**Your instructions**
Reproduce each of the following lines verbatim, omitting the pictures from your output.

--- Stored data Enclosed Below ---

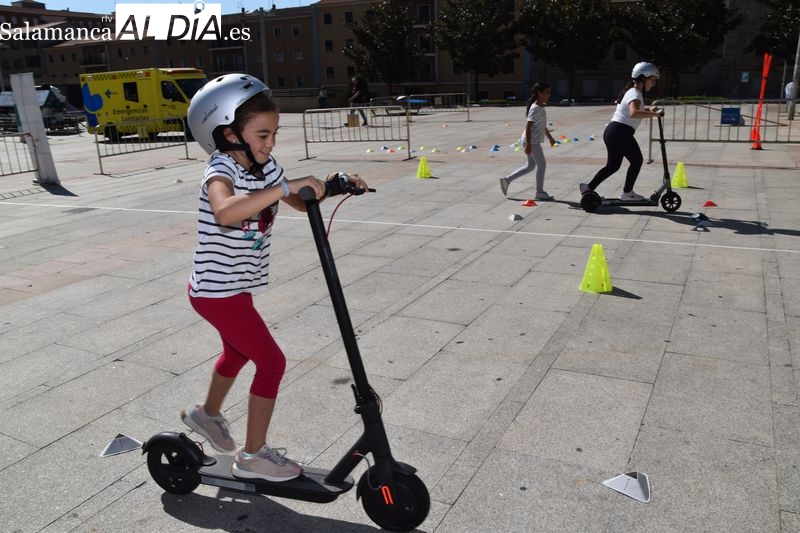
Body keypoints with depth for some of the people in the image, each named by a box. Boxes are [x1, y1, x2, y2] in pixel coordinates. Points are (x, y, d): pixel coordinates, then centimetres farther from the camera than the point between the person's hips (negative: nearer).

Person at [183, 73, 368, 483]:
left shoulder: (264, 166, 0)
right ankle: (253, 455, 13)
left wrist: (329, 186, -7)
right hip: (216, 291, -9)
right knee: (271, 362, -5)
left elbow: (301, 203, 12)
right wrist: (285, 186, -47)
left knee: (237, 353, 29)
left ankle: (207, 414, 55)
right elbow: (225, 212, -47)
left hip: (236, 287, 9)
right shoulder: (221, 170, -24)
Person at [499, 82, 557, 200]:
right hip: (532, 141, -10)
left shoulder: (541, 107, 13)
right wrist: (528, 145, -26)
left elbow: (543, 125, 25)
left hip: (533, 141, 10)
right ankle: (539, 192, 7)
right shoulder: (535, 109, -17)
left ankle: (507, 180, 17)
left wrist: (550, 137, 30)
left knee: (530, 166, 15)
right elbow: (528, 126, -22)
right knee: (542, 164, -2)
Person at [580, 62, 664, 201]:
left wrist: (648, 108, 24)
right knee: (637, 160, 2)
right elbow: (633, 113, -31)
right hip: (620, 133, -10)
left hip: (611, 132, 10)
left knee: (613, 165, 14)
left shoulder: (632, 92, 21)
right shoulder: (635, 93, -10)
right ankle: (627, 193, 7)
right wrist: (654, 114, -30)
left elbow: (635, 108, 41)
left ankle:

--- End of Enclosed Stored data ---

**Answer space**
Body keypoints with depth for some of the people in the image, each named by a box. Boxes are [x1, y1, x2, y2] in pixel coordinates. Points are (x, y, d): pixel coordinates, then centimetres farther from the camera than the point between the person's hips (negative: nearer).

Person at [183, 73, 368, 483]:
left shoulder: (264, 166, 0)
right ankle: (253, 455, 13)
left wrist: (329, 186, -7)
right hip: (216, 291, -9)
right knee: (271, 362, -5)
left elbow: (301, 203, 12)
right wrist: (285, 186, -47)
left knee: (237, 353, 29)
left ankle: (207, 414, 55)
right elbow: (225, 212, -47)
left hip: (236, 287, 9)
right shoulder: (221, 170, -24)
Person at [499, 82, 557, 200]:
right hip: (532, 141, -10)
left shoulder: (541, 107, 13)
right wrist: (528, 145, -26)
left elbow: (543, 125, 25)
left hip: (533, 141, 10)
right ankle: (539, 192, 7)
right shoulder: (535, 109, -17)
left ankle: (507, 180, 17)
left wrist: (550, 137, 30)
left knee: (530, 166, 15)
right elbow: (528, 126, -22)
right knee: (542, 164, -2)
Person at [580, 62, 664, 201]:
left wrist: (648, 108, 24)
right knee: (637, 160, 2)
right elbow: (633, 113, -31)
right hip: (620, 133, -10)
left hip: (611, 132, 10)
left knee: (613, 165, 14)
left shoulder: (632, 92, 21)
right shoulder: (635, 93, -10)
right ankle: (627, 193, 7)
right wrist: (654, 114, -30)
left elbow: (635, 108, 41)
left ankle:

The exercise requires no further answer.